A hospital has apologised for its role in a child abuse case that echoes that of Baby P.

North Middlesex Hospital has been embroiled in the case of 'Child T' - a youngster repeatedly sent back to his parents by Haringey Borough Council despite suffering extensive injuries.

According to a Serious Case Review, Child T, now aged six, was three years old when staff at North Middlesex Hospital first noticed that he had unexplained bruising in June 2010.

Over a period of eight months, Child T was taken to hospital at least three times and on one occasion he had more than 50 bruises on his body.

He had been beaten with a belt, stick and a cable.

The report was published days after a parole board ruled that Baby P's mother, Tracey Connelly, could be released from prison after serving four years behind bars.

Child T’s injuries were first spotted in 2010, three years after the death of 17-month-old Peter Connelly.

The new abuse revelations come 13 years after the death of Victoria Climbie, whom Haringey council also failed to protect.

The report, published by the Haringey Local Safeguarding Children Board, revealed a number of missed opportunities to stop the abuse earlier.

Child T’s stepfather, a heroin user identified as Mr C, said the boy often ran around the house and banged and hit himself on the wall.

Police later visited the home but officers had “no concerns” about the child’s welfare or the home conditions with the mother and stepfather, who are originally from Poland.

At follow-up meetings, no decisions about how to proceed were taken by social workers and police child abuse experts.

Child T and his siblings were not removed from the care of the parents until 2011 - more than a year after the first incident of abuse came to the attention of doctors and social services.

Child T’s stepfather was sentenced to four years in prison in October 2011 for assaulting a young person under the age of 16 and is due to be deported.

The boy’s mother, identified only as Ms B, is understood to have returned to Poland.

The report said: "There is no sense of urgency in the action taken whilst Child T was an inpatient."

It identified disappointing input from other agencies and an administrative weakness in both local authorities.

The review also criticised the "lack of rigour" in the investigation by the police and Haringey's Children and Young People service.

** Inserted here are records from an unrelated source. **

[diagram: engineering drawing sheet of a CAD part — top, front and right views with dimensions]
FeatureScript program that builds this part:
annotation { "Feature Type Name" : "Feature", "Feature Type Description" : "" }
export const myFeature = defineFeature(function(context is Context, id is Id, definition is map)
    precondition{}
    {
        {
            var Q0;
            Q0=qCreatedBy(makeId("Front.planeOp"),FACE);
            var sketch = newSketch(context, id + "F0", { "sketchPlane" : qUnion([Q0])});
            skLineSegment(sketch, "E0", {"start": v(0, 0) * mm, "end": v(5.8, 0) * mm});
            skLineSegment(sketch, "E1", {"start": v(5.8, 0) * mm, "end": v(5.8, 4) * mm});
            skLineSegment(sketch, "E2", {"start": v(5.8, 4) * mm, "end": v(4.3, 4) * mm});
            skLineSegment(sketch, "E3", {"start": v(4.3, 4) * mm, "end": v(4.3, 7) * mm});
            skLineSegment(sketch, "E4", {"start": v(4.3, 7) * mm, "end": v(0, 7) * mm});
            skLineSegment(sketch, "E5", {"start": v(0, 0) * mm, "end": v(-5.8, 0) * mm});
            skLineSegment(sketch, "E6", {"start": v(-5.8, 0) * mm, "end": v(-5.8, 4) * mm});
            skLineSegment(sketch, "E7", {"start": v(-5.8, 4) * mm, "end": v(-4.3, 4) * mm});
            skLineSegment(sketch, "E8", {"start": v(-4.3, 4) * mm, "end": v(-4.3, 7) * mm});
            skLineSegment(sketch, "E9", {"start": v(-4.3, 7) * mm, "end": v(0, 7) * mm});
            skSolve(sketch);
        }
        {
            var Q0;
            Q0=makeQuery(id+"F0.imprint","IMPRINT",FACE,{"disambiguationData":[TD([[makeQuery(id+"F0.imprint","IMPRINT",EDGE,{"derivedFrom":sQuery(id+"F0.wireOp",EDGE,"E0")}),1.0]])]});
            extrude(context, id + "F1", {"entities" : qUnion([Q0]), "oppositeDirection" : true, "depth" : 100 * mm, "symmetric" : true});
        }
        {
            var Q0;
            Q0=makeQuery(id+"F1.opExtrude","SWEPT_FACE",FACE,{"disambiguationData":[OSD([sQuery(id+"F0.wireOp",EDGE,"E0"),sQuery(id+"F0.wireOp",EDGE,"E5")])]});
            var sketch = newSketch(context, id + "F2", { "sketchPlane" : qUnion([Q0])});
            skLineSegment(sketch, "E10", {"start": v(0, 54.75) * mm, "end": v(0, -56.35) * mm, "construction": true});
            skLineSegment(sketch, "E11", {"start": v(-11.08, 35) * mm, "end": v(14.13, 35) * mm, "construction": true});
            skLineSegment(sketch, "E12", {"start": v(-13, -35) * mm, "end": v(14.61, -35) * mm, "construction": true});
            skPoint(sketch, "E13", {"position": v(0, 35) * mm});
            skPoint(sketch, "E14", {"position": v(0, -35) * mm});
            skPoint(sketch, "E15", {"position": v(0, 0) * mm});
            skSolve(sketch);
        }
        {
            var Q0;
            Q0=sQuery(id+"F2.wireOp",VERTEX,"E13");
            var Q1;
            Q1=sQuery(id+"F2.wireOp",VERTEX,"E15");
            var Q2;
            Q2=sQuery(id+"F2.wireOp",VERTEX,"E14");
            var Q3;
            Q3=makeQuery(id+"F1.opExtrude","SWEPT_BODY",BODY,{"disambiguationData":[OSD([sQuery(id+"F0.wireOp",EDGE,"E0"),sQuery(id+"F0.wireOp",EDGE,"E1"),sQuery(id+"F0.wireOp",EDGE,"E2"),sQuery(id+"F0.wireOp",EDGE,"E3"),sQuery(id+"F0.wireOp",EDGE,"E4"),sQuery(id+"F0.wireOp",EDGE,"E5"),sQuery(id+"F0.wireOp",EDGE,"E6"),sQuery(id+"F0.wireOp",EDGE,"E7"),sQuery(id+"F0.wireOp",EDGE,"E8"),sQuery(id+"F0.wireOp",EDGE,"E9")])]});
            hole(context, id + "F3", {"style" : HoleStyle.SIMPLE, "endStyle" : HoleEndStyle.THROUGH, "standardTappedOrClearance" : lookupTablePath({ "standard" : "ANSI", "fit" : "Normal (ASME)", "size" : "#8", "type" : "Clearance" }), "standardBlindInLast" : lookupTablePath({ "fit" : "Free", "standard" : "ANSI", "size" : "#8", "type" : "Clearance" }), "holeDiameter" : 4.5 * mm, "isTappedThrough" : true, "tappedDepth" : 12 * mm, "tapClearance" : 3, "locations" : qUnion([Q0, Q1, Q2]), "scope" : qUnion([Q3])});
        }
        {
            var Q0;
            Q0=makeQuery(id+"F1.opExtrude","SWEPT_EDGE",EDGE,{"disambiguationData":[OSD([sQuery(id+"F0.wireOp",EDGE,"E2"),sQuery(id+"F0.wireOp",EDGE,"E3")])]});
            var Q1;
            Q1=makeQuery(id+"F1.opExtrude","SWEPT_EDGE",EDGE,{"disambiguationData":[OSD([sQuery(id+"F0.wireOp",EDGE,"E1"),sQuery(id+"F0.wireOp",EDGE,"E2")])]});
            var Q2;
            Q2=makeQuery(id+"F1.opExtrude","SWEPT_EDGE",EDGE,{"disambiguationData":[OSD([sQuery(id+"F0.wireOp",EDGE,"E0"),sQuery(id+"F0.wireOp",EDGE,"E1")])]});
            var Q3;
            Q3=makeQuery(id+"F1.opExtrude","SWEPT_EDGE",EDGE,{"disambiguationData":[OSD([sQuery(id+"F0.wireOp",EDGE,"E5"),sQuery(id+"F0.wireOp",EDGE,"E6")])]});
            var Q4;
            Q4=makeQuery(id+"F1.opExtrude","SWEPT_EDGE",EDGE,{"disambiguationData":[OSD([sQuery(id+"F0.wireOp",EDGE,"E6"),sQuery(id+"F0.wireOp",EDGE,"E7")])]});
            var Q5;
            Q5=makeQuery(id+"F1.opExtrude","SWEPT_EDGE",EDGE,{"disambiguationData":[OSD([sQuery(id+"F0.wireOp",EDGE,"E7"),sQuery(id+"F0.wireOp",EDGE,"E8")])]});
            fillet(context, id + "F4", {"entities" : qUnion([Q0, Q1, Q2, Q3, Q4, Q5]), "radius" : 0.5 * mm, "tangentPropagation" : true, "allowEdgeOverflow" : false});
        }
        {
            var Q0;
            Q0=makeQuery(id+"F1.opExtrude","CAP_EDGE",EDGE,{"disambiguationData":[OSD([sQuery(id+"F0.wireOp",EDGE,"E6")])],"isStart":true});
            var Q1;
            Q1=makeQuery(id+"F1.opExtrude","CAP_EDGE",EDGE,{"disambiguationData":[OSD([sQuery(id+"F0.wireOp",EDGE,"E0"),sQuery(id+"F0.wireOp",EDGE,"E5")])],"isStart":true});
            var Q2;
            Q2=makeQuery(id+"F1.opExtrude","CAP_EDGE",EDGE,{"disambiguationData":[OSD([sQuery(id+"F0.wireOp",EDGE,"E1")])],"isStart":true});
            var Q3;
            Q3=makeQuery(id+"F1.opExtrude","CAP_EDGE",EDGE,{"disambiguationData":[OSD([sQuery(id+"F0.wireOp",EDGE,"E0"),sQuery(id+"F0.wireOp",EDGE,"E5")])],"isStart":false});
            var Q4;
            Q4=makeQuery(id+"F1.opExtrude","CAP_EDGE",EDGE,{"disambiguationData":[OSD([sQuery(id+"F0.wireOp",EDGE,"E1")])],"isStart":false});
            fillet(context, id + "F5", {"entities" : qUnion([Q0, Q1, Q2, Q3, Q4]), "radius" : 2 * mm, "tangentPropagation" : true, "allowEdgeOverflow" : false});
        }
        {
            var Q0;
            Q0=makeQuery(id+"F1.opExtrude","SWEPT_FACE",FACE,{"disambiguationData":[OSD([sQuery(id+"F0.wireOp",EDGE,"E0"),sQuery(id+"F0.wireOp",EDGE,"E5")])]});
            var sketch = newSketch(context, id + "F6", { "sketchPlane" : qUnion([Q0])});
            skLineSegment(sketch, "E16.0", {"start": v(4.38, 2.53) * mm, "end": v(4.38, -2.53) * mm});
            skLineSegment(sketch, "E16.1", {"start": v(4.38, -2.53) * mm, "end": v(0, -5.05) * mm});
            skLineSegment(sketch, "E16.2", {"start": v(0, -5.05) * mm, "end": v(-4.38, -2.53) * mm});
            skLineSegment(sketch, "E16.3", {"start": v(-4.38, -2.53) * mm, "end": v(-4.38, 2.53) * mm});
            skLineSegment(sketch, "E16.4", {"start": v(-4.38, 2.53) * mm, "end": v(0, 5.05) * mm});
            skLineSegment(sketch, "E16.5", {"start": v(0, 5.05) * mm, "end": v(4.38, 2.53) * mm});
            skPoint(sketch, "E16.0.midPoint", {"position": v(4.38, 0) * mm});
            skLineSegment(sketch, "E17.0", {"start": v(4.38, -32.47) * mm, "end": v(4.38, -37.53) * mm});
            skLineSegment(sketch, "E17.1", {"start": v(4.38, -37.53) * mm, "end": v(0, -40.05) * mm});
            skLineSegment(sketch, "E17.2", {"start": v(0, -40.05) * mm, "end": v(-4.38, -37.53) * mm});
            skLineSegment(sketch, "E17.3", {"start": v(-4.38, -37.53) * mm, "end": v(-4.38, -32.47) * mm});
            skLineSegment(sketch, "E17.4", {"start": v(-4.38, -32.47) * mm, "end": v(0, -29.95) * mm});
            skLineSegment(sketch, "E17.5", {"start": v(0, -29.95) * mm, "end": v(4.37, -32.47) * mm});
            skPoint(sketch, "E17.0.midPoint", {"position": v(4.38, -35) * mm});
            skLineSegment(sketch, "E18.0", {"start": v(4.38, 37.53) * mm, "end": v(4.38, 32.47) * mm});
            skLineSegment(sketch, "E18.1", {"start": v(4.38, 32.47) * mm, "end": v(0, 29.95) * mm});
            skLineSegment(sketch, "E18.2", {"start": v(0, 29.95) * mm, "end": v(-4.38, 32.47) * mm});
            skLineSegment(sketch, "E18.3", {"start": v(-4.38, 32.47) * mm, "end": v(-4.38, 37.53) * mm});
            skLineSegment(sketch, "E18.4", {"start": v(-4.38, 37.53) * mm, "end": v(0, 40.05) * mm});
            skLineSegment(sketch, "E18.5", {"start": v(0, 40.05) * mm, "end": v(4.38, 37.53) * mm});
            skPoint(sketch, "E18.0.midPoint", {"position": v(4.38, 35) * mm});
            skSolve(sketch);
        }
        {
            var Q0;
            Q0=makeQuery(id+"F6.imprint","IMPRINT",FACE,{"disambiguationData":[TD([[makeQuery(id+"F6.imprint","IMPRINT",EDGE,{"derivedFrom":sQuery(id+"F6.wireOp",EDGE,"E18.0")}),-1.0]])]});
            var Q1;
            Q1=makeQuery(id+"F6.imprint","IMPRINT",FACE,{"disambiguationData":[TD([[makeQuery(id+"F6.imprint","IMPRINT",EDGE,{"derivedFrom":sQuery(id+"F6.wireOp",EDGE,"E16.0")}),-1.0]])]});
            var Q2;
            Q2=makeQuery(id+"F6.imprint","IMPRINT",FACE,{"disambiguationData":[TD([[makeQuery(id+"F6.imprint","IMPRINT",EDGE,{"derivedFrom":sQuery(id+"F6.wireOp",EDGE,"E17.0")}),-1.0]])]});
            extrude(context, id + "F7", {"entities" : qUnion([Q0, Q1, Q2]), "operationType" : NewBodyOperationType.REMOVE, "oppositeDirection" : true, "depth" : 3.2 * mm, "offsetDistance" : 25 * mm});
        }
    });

It said there was an "overall failure to analyse the situation accurately."

One of the report’s key findings was that both Haringey’s Children and Youth Service and police responded inadequately to a strongly expressed medical view that the injuries were “inflicted injuries”.

It said: “Police were premature in terminating their involvement after one visit, when further medical evidence had been invited.”

Paul Reeves, the director for nursing at North Middlesex University Hospital, said protecting children from abuse is taken very seriously.

He said: "We are sorry that the child received further injuries after he was seen at the hospital.

"We take child protection extremely seriously and realised early on that it was likely that he was being abused.

“We contributed extensively to the serious case review and have already implemented the lessons learnt for our organisation.

“We will continue to work closely with all our partner agencies to protect vulnerable children."

Lynne Featherstone, the MP for Hornsey and Wood Green, urged Haringey council to conduct an “urgent investigation” into senior officials who handled the Child T abuse case.

She said: “I am deeply saddened and shocked at news of another failure to protect a child in Haringey.

“It’s the same story all over again and there needs to be an urgent investigation.”